PengfanZhang / Rbec

6 stars 3 forks source link

The exact match #8

Closed yjiakang closed 6 months ago

yjiakang commented 6 months ago

Sorry for disturbance, may I ask if the meaning of exact match is 100% identical between ref seq and reads?

PengfanZhang commented 6 months ago

exactly. exact match means 100% identity and 100% coverage.

yjiakang commented 6 months ago

Thanks for your quick reply. So if the ref seq is two bp longer than the reads, it will not get the initial counts?
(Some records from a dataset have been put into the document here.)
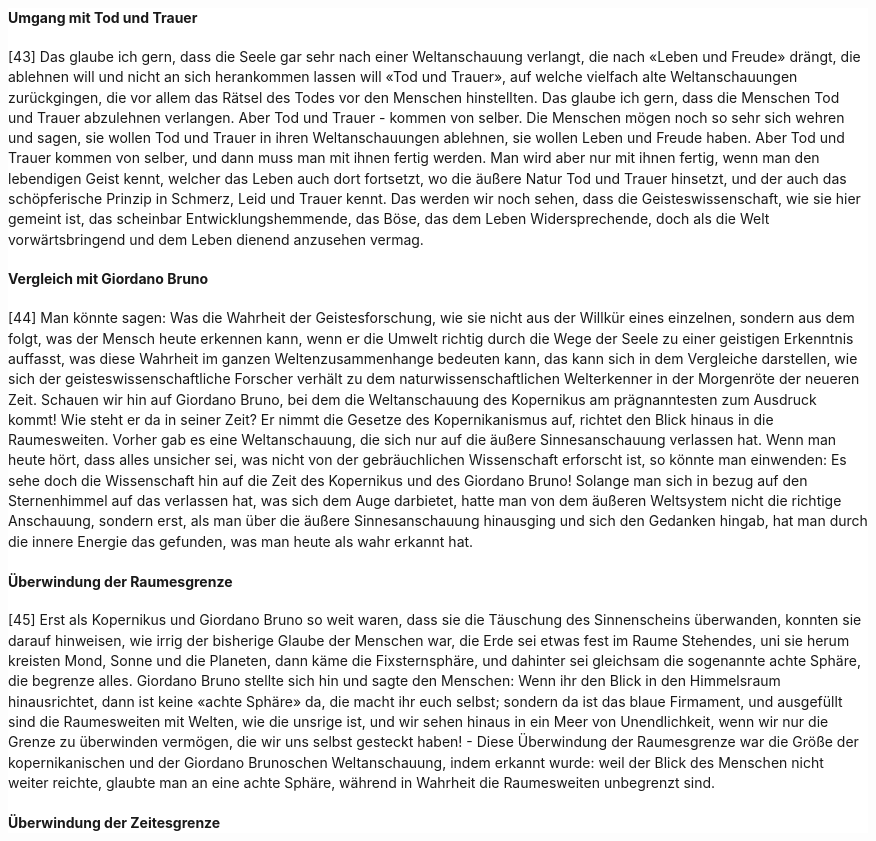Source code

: #### Umgang mit Tod und Trauer

[43] Das glaube ich gern, dass die Seele gar sehr nach einer Weltanschauung verlangt, die nach «Leben und Freude» drängt, die ablehnen will und nicht an sich herankommen lassen will «Tod und Trauer», auf welche vielfach alte Weltanschauungen zurückgingen, die vor allem das Rätsel des Todes vor den Menschen hinstellten. Das glaube ich gern, dass die Menschen Tod und Trauer abzulehnen verlangen. Aber Tod und Trauer - kommen von selber. Die Menschen mögen noch so sehr sich wehren und sagen, sie wollen Tod und Trauer in ihren Weltanschauungen ablehnen, sie wollen Leben und Freude haben. Aber Tod und Trauer kommen von selber, und dann muss man mit ihnen fertig werden. Man wird aber nur mit ihnen fertig, wenn man den lebendigen Geist kennt, welcher das Leben auch dort fortsetzt, wo die äußere Natur Tod und Trauer hinsetzt, und der auch das schöpferische Prinzip in Schmerz, Leid und Trauer kennt. Das werden wir noch sehen, dass die Geisteswissenschaft, wie sie hier gemeint ist, das scheinbar Entwicklungshemmende, das Böse, das dem Leben Widersprechende, doch als die Welt vorwärtsbringend und dem Leben dienend anzusehen vermag.

#### Vergleich mit Giordano Bruno

[44] Man könnte sagen: Was die Wahrheit der Geistesforschung, wie sie nicht aus der Willkür eines einzelnen, sondern aus dem folgt, was der Mensch heute erkennen kann, wenn er die Umwelt richtig durch die Wege der Seele zu einer geistigen Erkenntnis auffasst, was diese Wahrheit im ganzen Weltenzusammenhange bedeuten kann, das kann sich in dem Vergleiche darstellen, wie sich der geisteswissenschaftliche Forscher verhält zu dem naturwissenschaftlichen Welterkenner in der Morgenröte der neueren Zeit. Schauen wir hin auf Giordano Bruno, bei dem die Weltanschauung des Kopernikus am prägnanntesten zum Ausdruck kommt! Wie steht er da in seiner Zeit? Er nimmt die Gesetze des Kopernikanismus auf, richtet den Blick hinaus in die Raumesweiten. Vorher gab es eine Weltanschauung, die sich nur auf die äußere Sinnesanschauung verlassen hat. Wenn man heute hört, dass alles unsicher sei, was nicht von der gebräuchlichen Wissenschaft erforscht ist, so könnte man einwenden: Es sehe doch die Wissenschaft hin auf die Zeit des Kopernikus und des Giordano Bruno! Solange man sich in bezug auf den Sternenhimmel auf das verlassen hat, was sich dem Auge darbietet, hatte man von dem äußeren Weltsystem nicht die richtige Anschauung, sondern erst, als man über die äußere Sinnesanschauung hinausging und sich den Gedanken hingab, hat man durch die innere Energie das gefunden, was man heute als wahr erkannt hat.

#### Überwindung der Raumesgrenze

[45] Erst als Kopernikus und Giordano Bruno so weit waren, dass sie die Täuschung des Sinnenscheins überwanden, konnten sie darauf hinweisen, wie irrig der bisherige Glaube der Menschen war, die Erde sei etwas fest im Raume Stehendes, uni sie herum kreisten Mond, Sonne und die Planeten, dann käme die Fixsternsphäre, und dahinter sei gleichsam die sogenannte achte Sphäre, die begrenze alles. Giordano Bruno stellte sich hin und sagte den Menschen: Wenn ihr den Blick in den Himmelsraum hinausrichtet, dann ist keine «achte Sphäre» da, die macht ihr euch selbst; sondern da ist das blaue Firmament, und ausgefüllt sind die Raumesweiten mit Welten, wie die unsrige ist, und wir sehen hinaus in ein Meer von Unendlichkeit, wenn wir nur die Grenze zu überwinden vermögen, die wir uns selbst gesteckt haben! - Diese Überwindung der Raumesgrenze war die Größe der kopernikanischen und der Giordano Brunoschen Weltanschauung, indem erkannt wurde: weil der Blick des Menschen nicht weiter reichte, glaubte man an eine achte Sphäre, während in Wahrheit die Raumesweiten unbegrenzt sind.

#### Überwindung der Zeitesgrenze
PengfanZhang commented 6 months ago

No, that's why the truncation of reference sequences is recommended in the database. If you can't ascertain that the reference sequence is 100% accurate, you can check the contamination_seq.fna file to see which potential contamination sequence is closest to the reference that is missing.

yjiakang commented 6 months ago

If the ref seq is 2 bp longer than the reads, will it influence the results much? Thanks for your patience.

PengfanZhang commented 6 months ago

If the ref seq is not exactly the same size and same sequence composition with any of the input amplicon reads, Rbec can not calculate the abundance for this reference sequence. Two potential suggestions for your case: 1) If the 2bp is at either end of the sequence, you can definitely truncate them before running Rbec; 2) If the 2bp insertion happens in the middle of the reference, either it means the reference strain is not in your community (or it's evolving, but it's less likely to see mutations happening in 16S/other marker genes in a short evolutionary time scale) or there're errors in your reference sequence considering the fact that if a read is observed multiple times in amplicon sequencing readouts, it should be accurate.